[EXTRACTED RECORDS Boundary: Start]
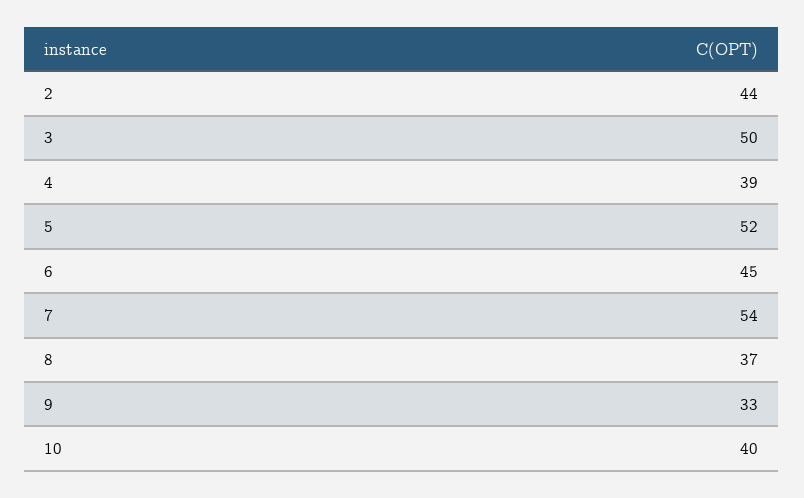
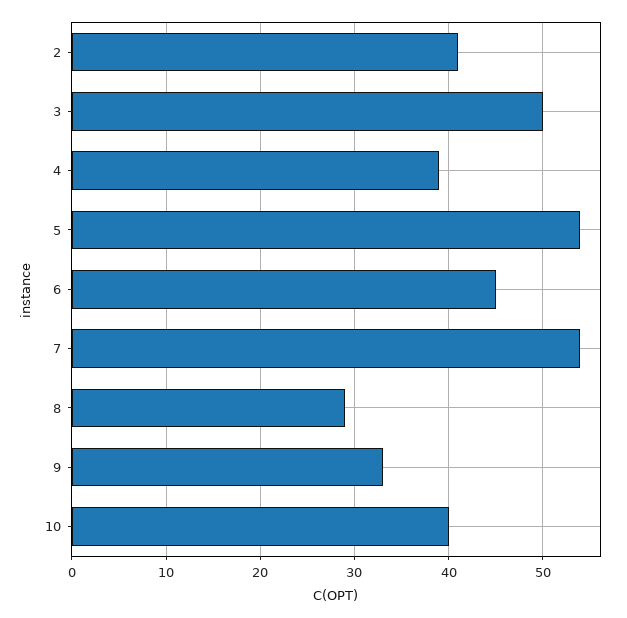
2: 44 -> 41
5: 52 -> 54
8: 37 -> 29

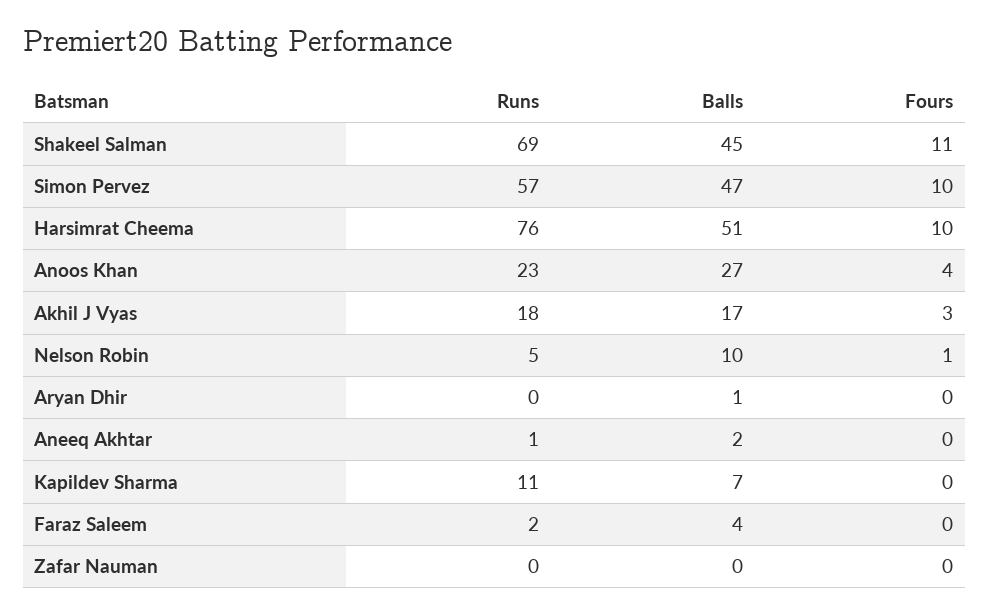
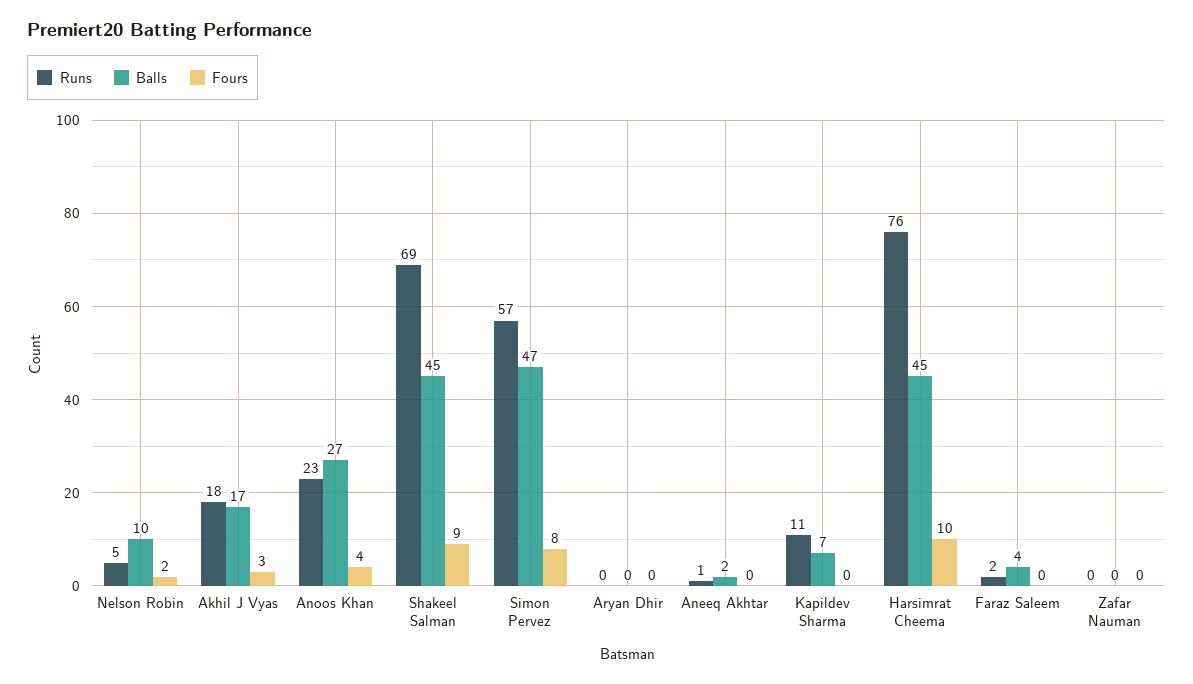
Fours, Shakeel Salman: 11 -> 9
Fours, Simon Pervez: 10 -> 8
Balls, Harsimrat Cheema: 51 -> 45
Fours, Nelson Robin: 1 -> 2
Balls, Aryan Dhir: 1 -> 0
[EXTRACTED RECORDS Boundary: End]
[EXTRACTED RECORDS Boundary: Start]
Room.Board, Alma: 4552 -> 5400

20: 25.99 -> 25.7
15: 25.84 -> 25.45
[EXTRACTED RECORDS Boundary: End]
Please transcribe only the lines in the records above running from the line that has "Fours, Simon Pervez: 10 -> 8" through the line that has "Balls, Aryan Dhir: 1 -> 0", both included, exactly as they appear.

Fours, Simon Pervez: 10 -> 8
Balls, Harsimrat Cheema: 51 -> 45
Fours, Nelson Robin: 1 -> 2
Balls, Aryan Dhir: 1 -> 0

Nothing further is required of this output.